BBC (podcasts)

‘How gambling interests bought an island’ by BBC producer Jolyon Jenkins

In the beginning 2019, I was interviewed by the BBC as an media and Dutch offshore online gaming expert. In this three chapters radio reporting production, BBC producer Jolyon Jenkins unveils more new Dutch offshore online gaming criminal activities from the Dutch Caribbean Islands onto the UK and European market.

Episode 1
The Gamble Network: The Loot Box scandal
Broadcasted on BBC Radio 4 on Wednesday 24 Jul 2019
Does the business model of video games companies encourage children into gambling?

Jolyon Jenkins investigates whether children are being encouraged to gamble through the business model of video games companies, who encourage players to open random ‘loot boxes’.

Episode 2
The Gamble Network: Spin till you win
Broadcasted on BBC Radio 4 on Wednesday 31 Jul 2019
How an illegal gambling site tried to pay an underage Youtuber to fraudulently promote it

An illegal gambling website approached Jolyon Jenkins’s teenage son to make a Youtube video promoting it. They promised to rig it so he would definitely win. What happened next?

Episode 3
The Gamble Network: How gambling interests bought an island
Broadcasted on BBC Radio 4 on Wednesday 7 Aug 2019
How a small island in the Caribbean became a haven for unregulated online gambling

In the last chapter, ‘How gambling interests bought an island‘ (at https://www.bbc.co.uk/programmes/m0007bwl) Jenkins exposes the very heart of money laundering: the unlawful practises in an Egaming master – sublicense infrastructure, and the unregulated situation as), hidden within anomymous, tax-exempted shell companies in E-zone datacenters and taxrulings, governed by the biggest Dutch offshore financial industry leaders and bankers, facilitated for more than 25 years by the Dutch government, including justice, intelligence and security departments.

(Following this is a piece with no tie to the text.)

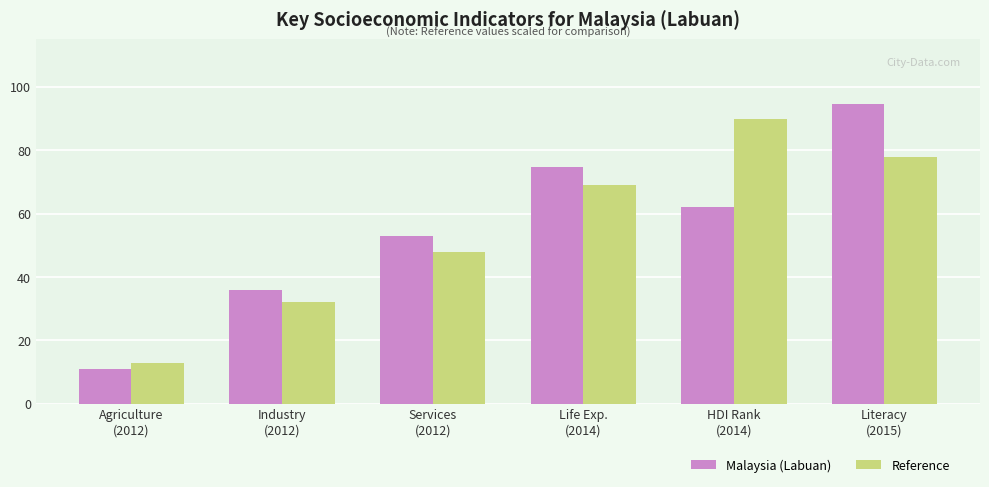

The Reference series shows 21.3 at Agriculture
(2012). True or false?

False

The trail leads us to Curacao, a small island off the coast of Venezuela. This is where many of the offshore gambling sites that at least turn a blind eye to under-age gambling are licensed.

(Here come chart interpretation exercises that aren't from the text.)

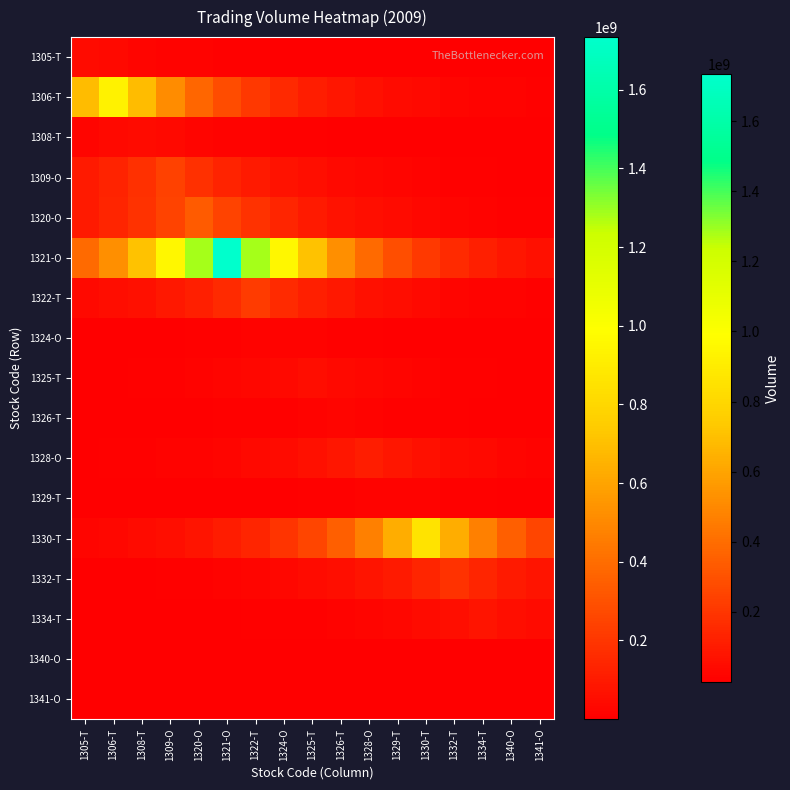

List the series in order of their peak value, highest first.

1321-O, 1306-T, 1330-T, 1320-O, 1309-O, 1322-T, 1332-T, 1328-O, 1334-T, 1325-T, 1308-T, 1305-T, 1326-T, 1324-O, 1329-T, 1341-O, 1340-O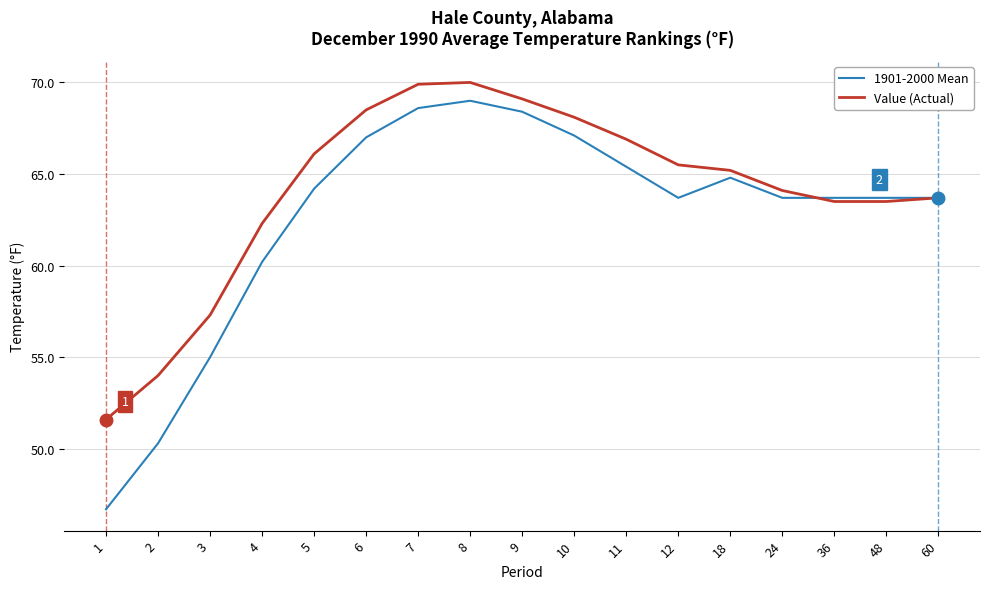

What is the maximum value shown in the chart?

70.0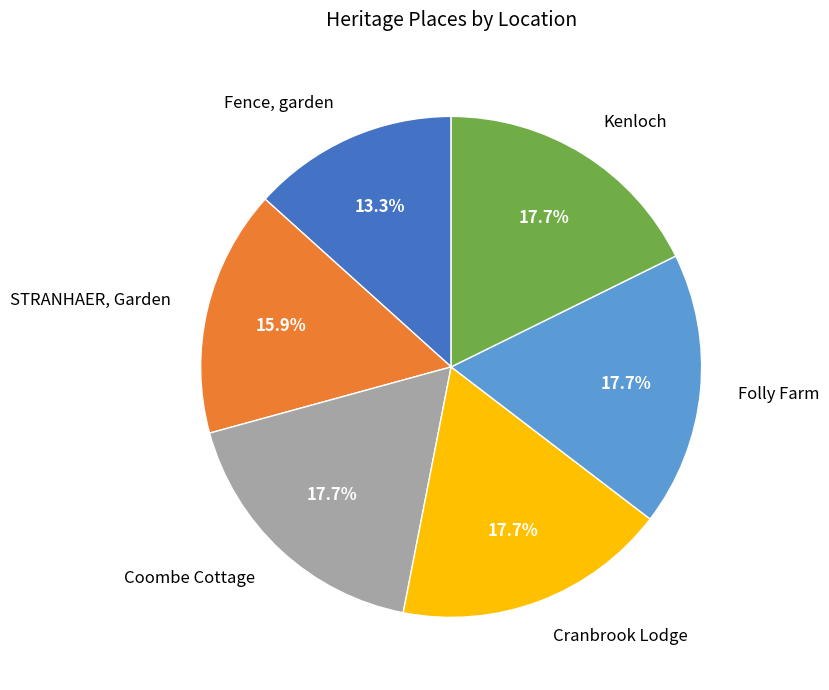

How many segments does this pie chart have?

6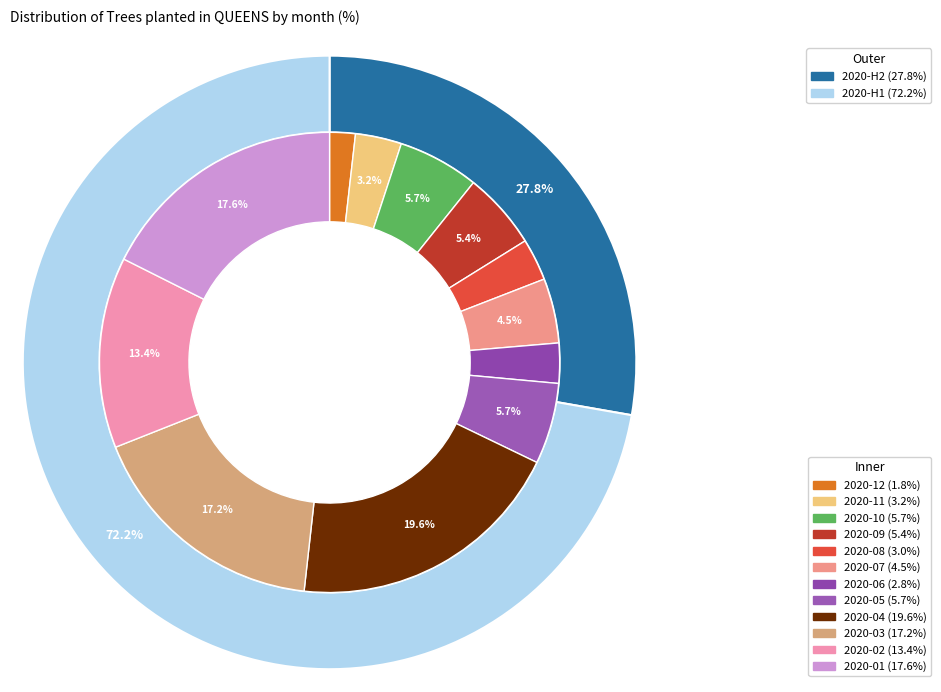

To the nearest percent, what is the average slice percentage?

8%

These Curacao licences have no validity in the UK, but they do allow operators to open bank accounts. According to the US State Department, Curacao is a major route for money laundering of drugs money from Latin America, with online gambling being one of the methods used. But who issues the licences?

The plot thickens as it turns out that the licensing system is of doubtful legality, and could have been designed to encourage political corruption. In fact, we discover, one of Curacao’s top politicians was assassinated a few days after threatening to blow the gaff on gambling practices. The first prime minister of the newly autonomous island was jailed for political corruption, after it was shown that he had laundered money received by a major gambling operator alleged by the Italian police to have mafia connections.

So it appears that from the outset, organised crime set out to buy an island to facilitate gambling and drug money laundering. Could it be that the gambling your child is doing with video games is ultimately connected to organised crime and murder on the other side of the world?

KKC remarks:
The responsible minister of Justice of the Netherlands, the prime minister of Curacao and the Attorney General of the public prosecution offices of Curacao, Aruba, St. Martin, Bonaire, Saba and St. Eustatius so far have declined to comment on the BBC findings to the Knipselkrant Curacao.